Darwin for Beginners
- First hardback edition cover
- Author: Jonathan Miller
- Illustrator: Borin Van Loon
- Language: English
- Series: For Beginners Introducing...
- Subject: Charles Darwin Evolution
- Publisher: Writers & Readers Pantheon Books Icon Books
- Publication date: 1982
- Publication place: United Kingdom
- Media type: Print

= Darwin for Beginners =

Book

Darwin for Beginners, republished as Introducing Darwin, is a 1982 graphic study guide to Charles Darwin and Evolution written by Dr. Jonathan Miller and illustrated by Borin Van Loon.

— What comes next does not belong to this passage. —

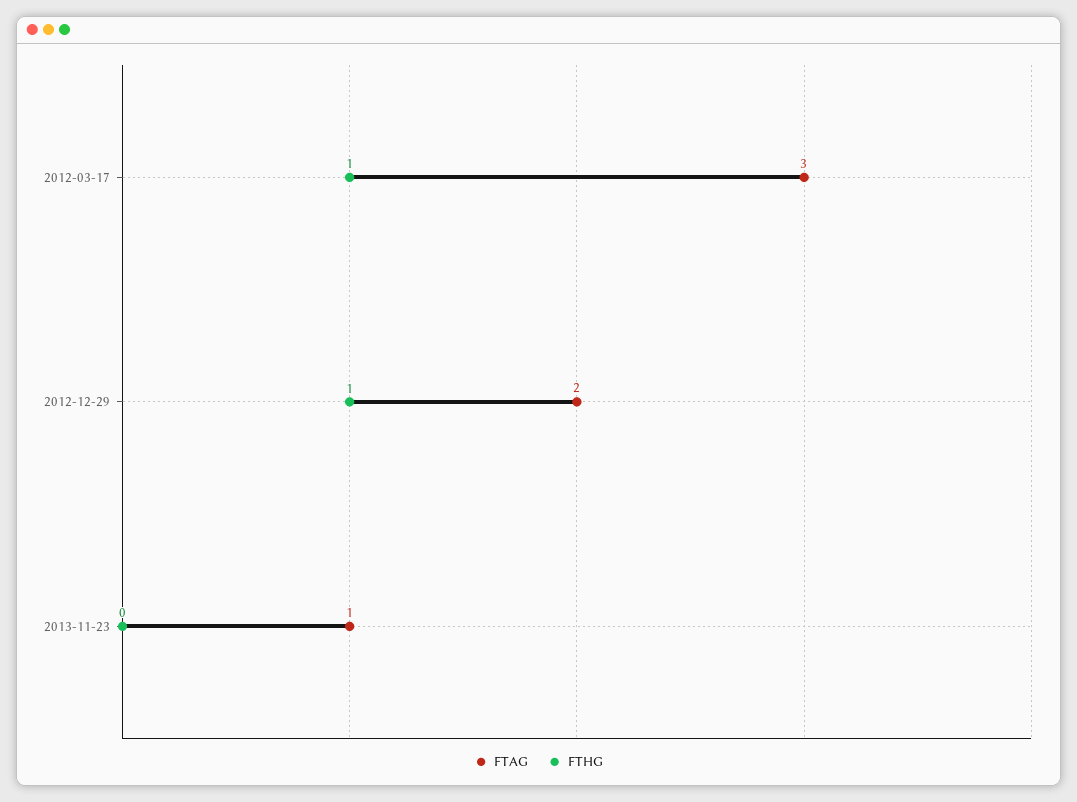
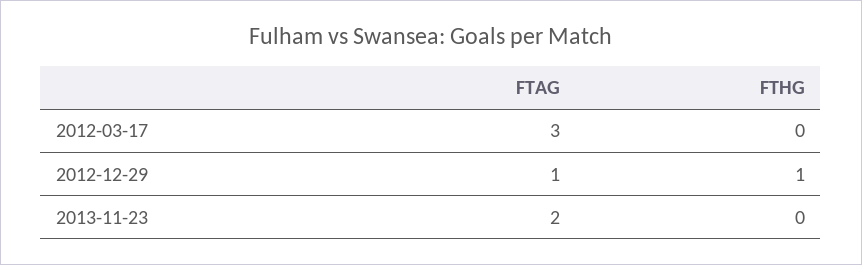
FTHG, 2012-03-17: 1 -> 0
FTAG, 2012-12-29: 2 -> 1
FTAG, 2013-11-23: 1 -> 2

The volume, according to the publisher's website, "unravels Darwin’s life and his contribution to biology, and traces the path from his scientific predecessors to the later modifications that his own evolutionary theories required."

==Publication history==
This volume was originally published in the UK by Writers and Readers Publishing Cooperative in 1982, following the collapse of this organisation in 1984, in part due to a disagreement over the selling off of the US rights to this title, the book has subsequently been republished in the US by Pantheon Books and in the UK by Icon Books.

Work on the book proved difficult at times, according to illustrator Borin Van Loon, as the schedule of the author Jonathan Miller was, "always taken up with lighting Rigoletto at the Royal Opera House or making a television series on the human body.

Selected editions:
- "Darwin for Beginners" (1982)
- "Darwin for Beginners" (1990)
- "Darwin for Beginners" (1992)
- "Introducing Darwin and Evolution" (2000)
- "Darwin for Beginners" (2003)
- "Introducing Darwin" (2006)
- "Introducing Darwin: A Graphic Guide" (2008)

Related volumes in the For Beginners... series:
- Rosenfield, Israel (1983). "DNA for Beginners"

Related volumes in the Introducing... series:
- Jones, Steve (1993). "Genetics for Beginners"
- Evans, Dylan (1999). "Introducing Evolutionary Psychology"
- Evans, Dylan (2001). "Introducing Evolution"
- Ennis, Cath (2017). "Introducing Epigenetics"

==Reception==
Professor David B. Richman, writing in Reports of the National Center for Science Education, described the book as, "a rather charming graphic account of Darwin's ideas." Professor Richard C. Lewontin, writing in New York Review of Books, describes the book as, "a superb introduction to a very tricky subject." Los Angeles Times reviewer Charles Solomon, however, dismisses it as, "a competent but by no means extraordinary biography."

Professor Jon Seger, writing in New Scientist, describes the style of author Jonathan Miller, who he point out is primarily known as a TV physician, as, "that of a television documentary." While Miller's text is, according to Lewontin, "historically correct, scientifically impeccable," with, "all the emphasis in the right place."

Van Loon's illustrations are, according to Lewontin, "a constant reminder not to take the life of the mind more seriously than it deserves." Seger describes, "the stream of rapidly changing images," as, "full of action," although at times, "pointlessly vulgar."

Miller and Van Loon have, concludes Seger, "not produced a work of scholarship," but have, "brought to life an important chapter of scientific history."